FAO: Nouvelles directives pour protéger les poissons d'eaux profondes et leurs habitats

3 septembre 2008

Au terme de deux ans de négociations, les États membres de l'Organisation des Nations Unies pour l'alimentation et l'agriculture (FAO) ont adopté de nouvelles directives visant à limiter l'impact de la pêche sur les poissons d'eaux profondes et leurs habitats fragilisés.

Au terme de deux ans de négociations, les États membres de l'Organisation des Nations Unies pour l'alimentation et l'agriculture (FAO) ont adopté de nouvelles directives visant à limiter l'impact de la pêche sur les poissons d'eaux profondes et leurs habitats fragilisés.

Ces directives proposent un cadre auquel les nations doivent adhérer lorsqu'elles pêchent dans des zones de haute mer hors de leur juridiction nationale qui sont le siège de nombreuses pêcheries hauturières, a précisé la FAO dans un communiqué publié mercredi.

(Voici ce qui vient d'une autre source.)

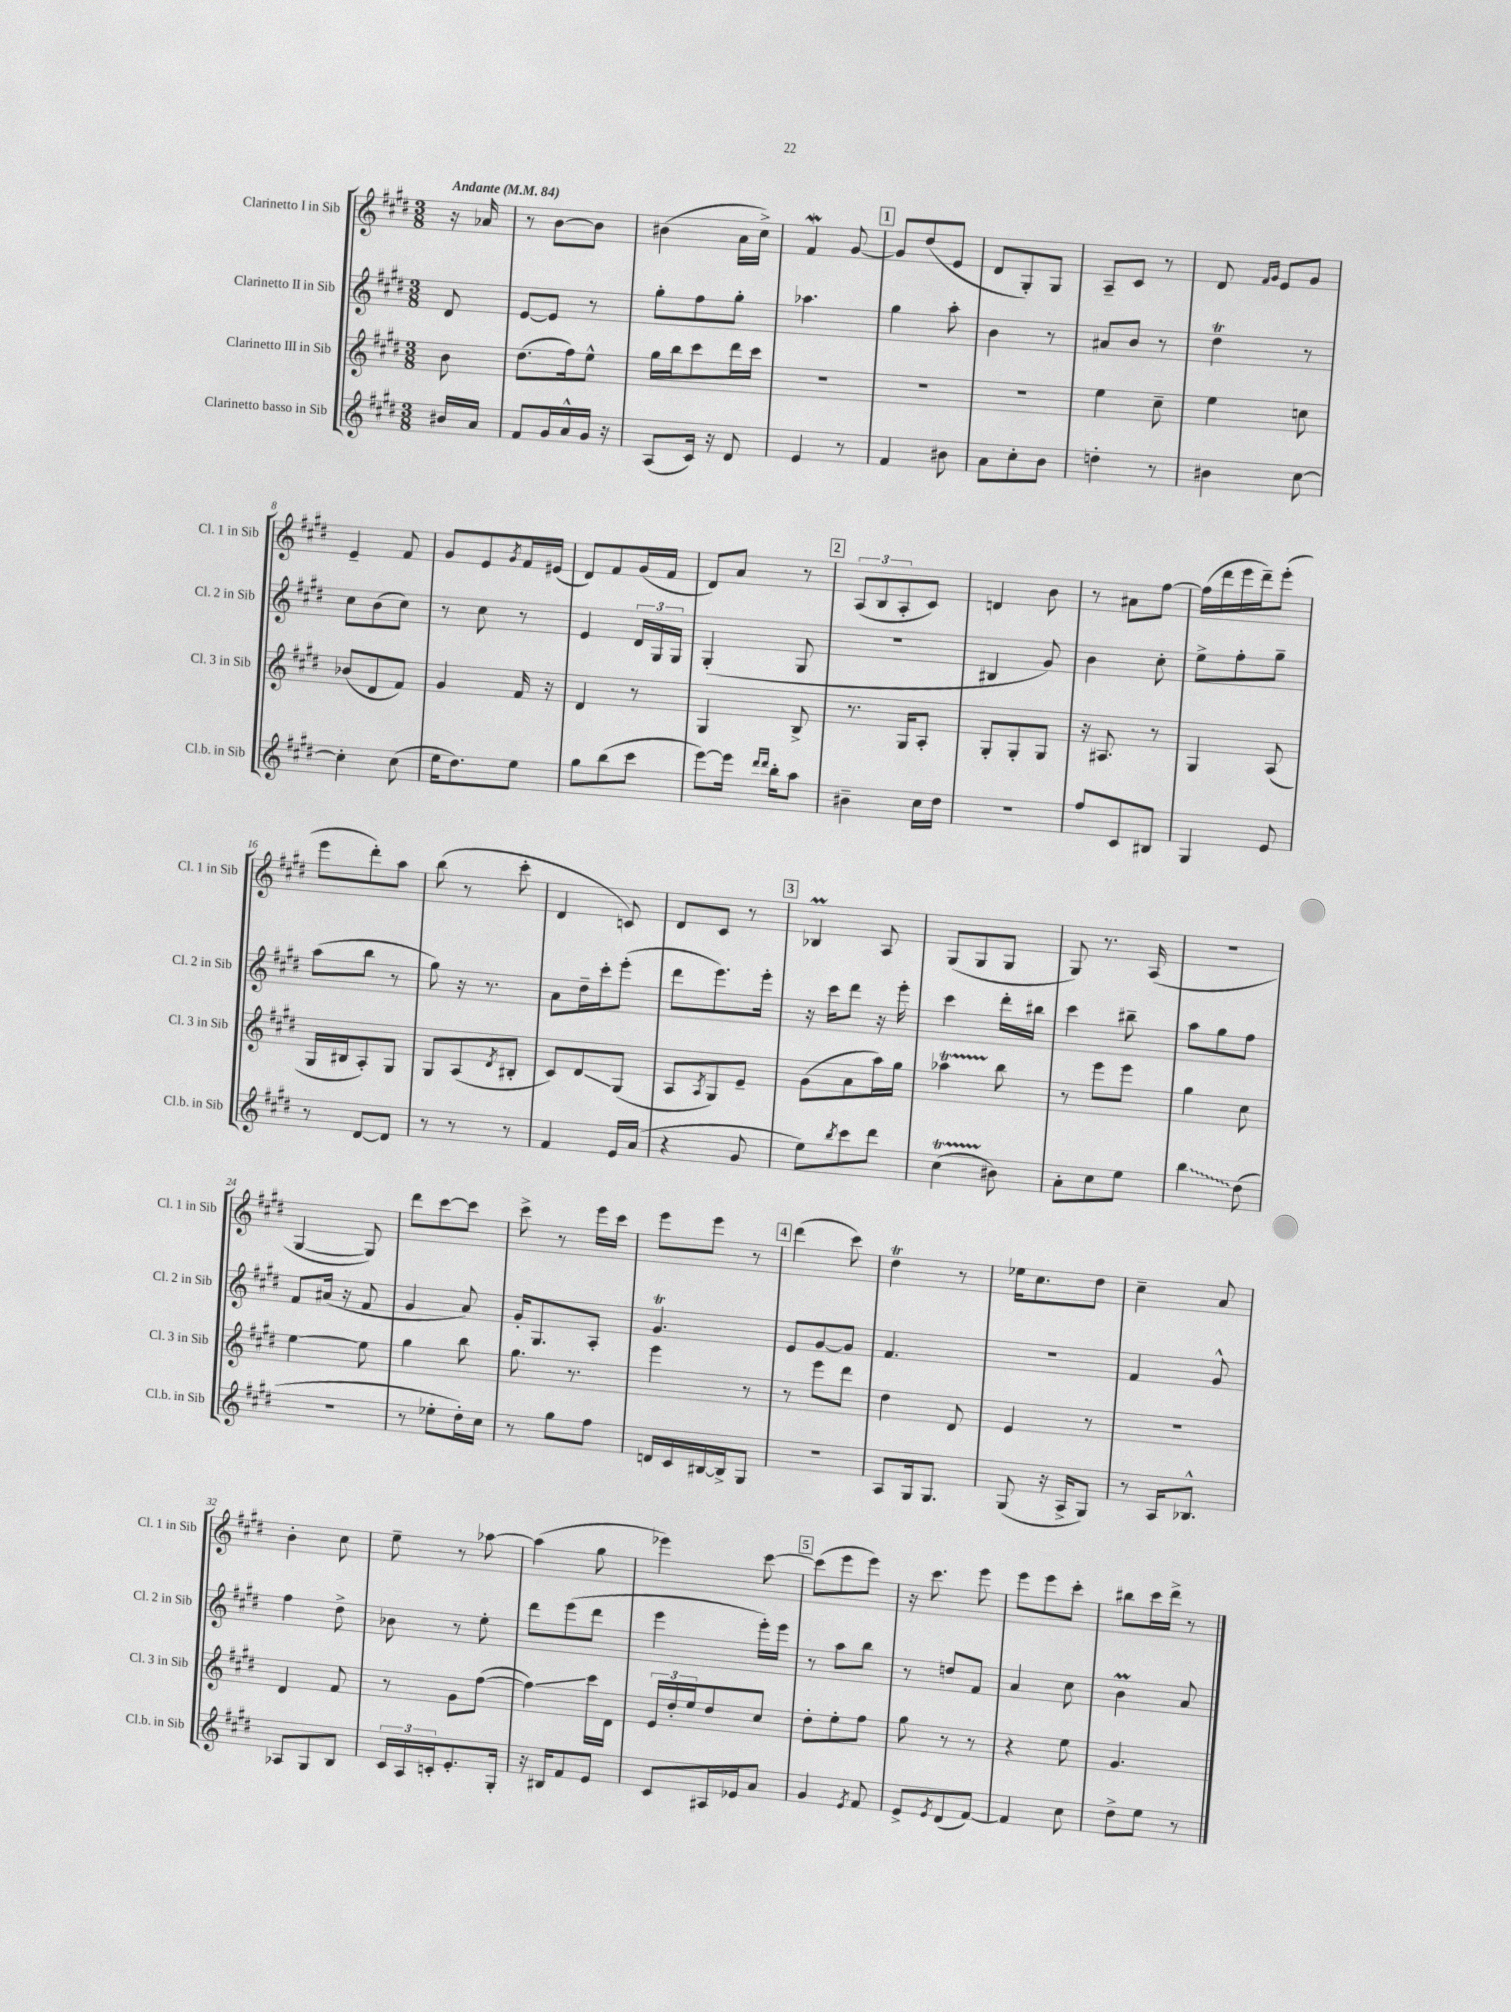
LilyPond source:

<<
\new StaffGroup <<
\new Staff = "s0" \with { instrumentName = "Clarinetto I in Sib" shortInstrumentName = "Cl. 1 in Sib" } {
    \clef treble \key e \major \numericTimeSignature \time 3/8 \partial 8 \tempo "Andante" 4 = 84
    r16 aes'16 |
    r8 b'8~ b'8 |
    bis'4( a'16 cis''16->) |
    fis'4\mordent gis'8~ |
    \mark \markup { \box "1" } gis'8 dis''8( e'8 |
    dis'8 gis8-.) gis8 |
    a8-- cis'8 r8 |
    dis'8 \grace { fis'16 gis'16 } e'8 gis'8 |
    e'4-- fis'8 |
    gis'8 e'8 \acciaccatura { gis'8 } fis'16 eis'16( |
    dis'8) fis'8 gis'16( fis'16 |
    dis'8) a'8 r8 |
    \mark \markup { \box "2" } \tuplet 3/2 { a8( b8 a8-. } cis'8) |
    d'4 b'8 |
    r8 ais'8 fis''8~ |
    fis''16( dis'''16 e'''16 dis'''16--) e'''8-.( |
    e'''8 dis'''8-.) a''8 |
    b''8( r8 cis'''8-. |
    dis'4 c'8) |
    dis'8 cis'8 r8 |
    \mark \markup { \box "3" } bes4\prall a8 |
    gis8( gis8 gis8 |
    gis8) r8. a16( |
    R4. |
    gis4~ gis8) |
    dis'''8 cis'''8~ cis'''8 |
    cis'''8-> r8 e'''16 cis'''16 |
    e'''8 e'''8 r8 |
    \mark \markup { \box "4" } dis'''4( cis'''8) |
    dis''4\trill r8 |
    ees''16 cis''8. dis''8 |
    cis''4-- a'8 |
    b'4-. cis''8 |
    e''8-- r8 aes''8~ |
    aes''4( gis''8 |
    ees'''4) cis'''8~ |
    \mark \markup { \box "5" } cis'''8( e'''8 e'''8) |
    r16 cis'''8. e'''8 |
    e'''8 e'''8 cis'''8-. |
    bis''8 cis'''16 dis'''16-> r8 \bar "|." |
}
\new Staff = "s1" \with { instrumentName = "Clarinetto II in Sib" shortInstrumentName = "Cl. 2 in Sib" } {
    \clef treble \key e \major \numericTimeSignature \time 3/8 \partial 8
    dis'8 |
    e'8~ e'8 r8 |
    gis''8-. fis''8 gis''8-. |
    aes''4. |
    \mark \markup { \box "1" } gis''4 a''8-. |
    b'4 r8 |
    ais'8 b'8 r8 |
    dis''4\trill r8 |
    cis''8 b'8( cis''8) |
    r8 cis''8 r8 |
    e'4 \tuplet 3/2 { dis'16 gis16 gis16 } |
    gis4-.( gis8 |
    \mark \markup { \box "2" } R4. |
    bis4 gis'8) |
    b'4 cis''8-. |
    e''8-> fis''8-. gis''8-- |
    a''8( b''8 r8 |
    gis''8) r16 r8. |
    a'8 dis''16-- cis'''16-. e'''8-.( |
    dis'''8 e'''8.) e'''16-. |
    \mark \markup { \box "3" } r16 cis'''16 dis'''8 r16 e'''16-. |
    cis'''4 dis'''16-. bis''16 |
    cis'''4 bis''8-- |
    a''8 gis''8 fis''8 |
    fis'8 ais'16( r16 fis'8 |
    gis'4 a'8) |
    gis'16-. gis8. a8-. |
    gis'4.\trill |
    \mark \markup { \box "4" } e'8 gis'8~ gis'8 |
    fis'4. |
    R4. |
    fis'4 gis'8-^ |
    fis''4 dis''8-> |
    bes'8 r8 e''8-. |
    dis'''8 e'''8( dis'''8 |
    e'''4 e'''16-.) e'''16 |
    \mark \markup { \box "5" } r8 a''8 b''8 |
    r8 d''8 fis'8 |
    a'4 cis''8 |
    b'4\prall a'8 \bar "|." |
}
\new Staff = "s2" \with { instrumentName = "Clarinetto III in Sib" shortInstrumentName = "Cl. 3 in Sib" } {
    \clef treble \key e \major \numericTimeSignature \time 3/8 \partial 8
    b'8 |
    dis''8.( fis''16) e''8-^ |
    gis''16 b''16 cis'''8 dis'''16 cis'''16 |
    R4. |
    \mark \markup { \box "1" } R4. |
    R4. |
    e''4 cis''8-- |
    e''4 c''8 |
    bes'8( dis'8 fis'8) |
    gis'4 fis'16 r16 |
    dis'4 r8 |
    gis4 b8-> |
    \mark \markup { \box "2" } r8. gis16 a8-. |
    gis8-. gis8-. gis8 |
    r16 ais8. r8 |
    gis4 a8( |
    gis16 bis16 a8-.) gis8 |
    gis8 a8( \acciaccatura { dis'8 } bis8-. |
    cis'8) dis'8\glissando gis8( |
    a8 \acciaccatura { a8 } gis8) e'8-- |
    \mark \markup { \box "3" } gis'8( a'8 a''16) gis''16 |
    aes''4\startTrillSpan b''8\stopTrillSpan |
    r8 e'''8 e'''8 |
    gis''4 cis''8 |
    e''4~ e''8 |
    gis''4 b''8 |
    gis''8. r8. |
    e'''4 r8 |
    \mark \markup { \box "4" } r8 e'''8 dis'''8 |
    dis''4 dis'8 |
    e'4 r8 |
    r4. |
    dis'4 fis'8 |
    r8 gis'8 fis''8~( |
    fis''4\glissando) cis'''16 dis'16 |
    \tuplet 3/2 { e'16 dis''16-. e''16 } dis''8 cis''8 |
    \mark \markup { \box "5" } dis''8-. e''8-. fis''8 |
    gis''8 r8 r8 |
    r4 e''8 |
    gis'4. \bar "|." |
}
\new Staff = "s3" \with { instrumentName = "Clarinetto basso in Sib" shortInstrumentName = "Cl.b. in Sib" } {
    \clef treble \key e \major \numericTimeSignature \time 3/8 \partial 8
    bis'16 a'16 |
    fis'8 gis'16 a'16-^ gis'16 r16 |
    a8( cis'16) r16 dis'8 |
    e'4 r8 |
    \mark \markup { \box "1" } fis'4 bis'8 |
    a'8 cis''8-. b'8 |
    d''4-. r8 |
    bis'4 cis''8~ |
    cis''4-. cis''8( |
    e''16 dis''8.) e''8 |
    gis''8 b''8( cis'''8 |
    e'''8~) e'''16 \grace { dis'''16 dis'''16 } b''16-. a''8 |
    \mark \markup { \box "2" } bis'4-- cis''16 dis''16 |
    R4. |
    fis''8 cis'8 bis8 |
    gis4 e'8 |
    r8 dis'8~ dis'8 |
    r8 r8 r8 |
    fis'4 e'16 a'16( |
    r4 gis'8 |
    \mark \markup { \box "3" } e''8) \acciaccatura { b''8 } cis'''8 dis'''8 |
    cis''4\startTrillSpan( bis'8\stopTrillSpan) |
    a'8-. cis''8 e''8 |
    \once \override Glissando.style = #'zigzag b''4\glissando dis''8( |
    R4. |
    r8 ees''8-. dis''16-.) cis''16 |
    r8 gis''8 fis''8 |
    d'16 cis'16 bis16~ bis16-> gis8 |
    \mark \markup { \box "4" } R4. |
    a8 gis16 gis8. |
    gis8( r16 a16-> gis8) |
    r8 a16 bes8.-^ |
    aes8 gis8 b8 |
    \tuplet 3/2 { cis'16 a16 c'16-. } e'8.-. gis16-. |
    r16 bis16 fis'8 e'8 |
    cis'8 ais16 ees'16 a'8 |
    \mark \markup { \box "5" } gis'4 \acciaccatura { e'8 } fis'8 |
    e'8-> \acciaccatura { e'8 } dis'8( fis'8~) |
    fis'4 cis''8 |
    dis''8-> e''8 r8 \bar "|." |
}
>>
>>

L'organisation avait invité ses 191 Etats membres à participer à la Consultation technique à laquelle ont pris part 69 pays, la Communauté européenne et les Îles Féroé, ainsi que des observateurs de 14 organisations intergouvernementales et ONG. Les négociations étaient présidées par la directrice des relations internationales au ministère de la pêche de Nouvelle-Zélande, Jane Willing.

Stipulant que toute activité de pêche en haute mer doit être “gérée de façon rigoureuse”, les nouvelles directives énoncent les mesures requises pour identifier et protéger les écosystèmes vulnérables et donnent des conseils sur l'utilisation durable des ressources marines vivantes de haute mer.

Elles recommandent également que les nations évaluent la pêche hauturière pratiquée par leurs flottes afin d'estimer d'éventuels impacts négatifs significatifs ; que la pêche en haute mer cesse dans toute zone où l'on estime que les écosystèmes marins vulnérables sont victimes d'impacts négatifs significatifs et que des méthodes de pêche plus adéquates soient appliquées pour réduire les impacts sur les espèces non ciblées là où la pêche hauturière peut être pratiquée de façon responsable.

“Jusqu'à présent, on ne disposait pas vraiment de cadre international pour affronter ce problème. Ces directives représentent un des rares instruments pratiques de cette nature; c'est un important pas en avant car elles abordent à la fois les questions d'environnement et d'aménagement des pêches de manière intégrée,” a déclaré le Sous-directeur général, chargé du département des pêches et de l'aquaculture de la FAO, M. Ichiro Nomura.

De nombreuses espèces de poissons des grands fonds ont une croissance lente, parviennent à une maturité sexuelle tardive, et ne se reproduisent pas forcément tous les ans. En conséquence, elles présentent une faible résistance à la pêche intensive, et il faut parfois plusieurs générations pour reconstituer les stocks épuisés par la surpêche.

La pêche hauturière en eaux profondes soulève également de graves inquiétudes pour d'autres espèces vulnérables comme les coraux et les spongiaires délicats vivant en eaux froides, les habitats benthiques fragiles des sources hydrothermales et des suintements froids qui abritent des espèces que l'on ne trouve nulle part ailleurs, et les monts sous-marins où vivent des espèces sensibles.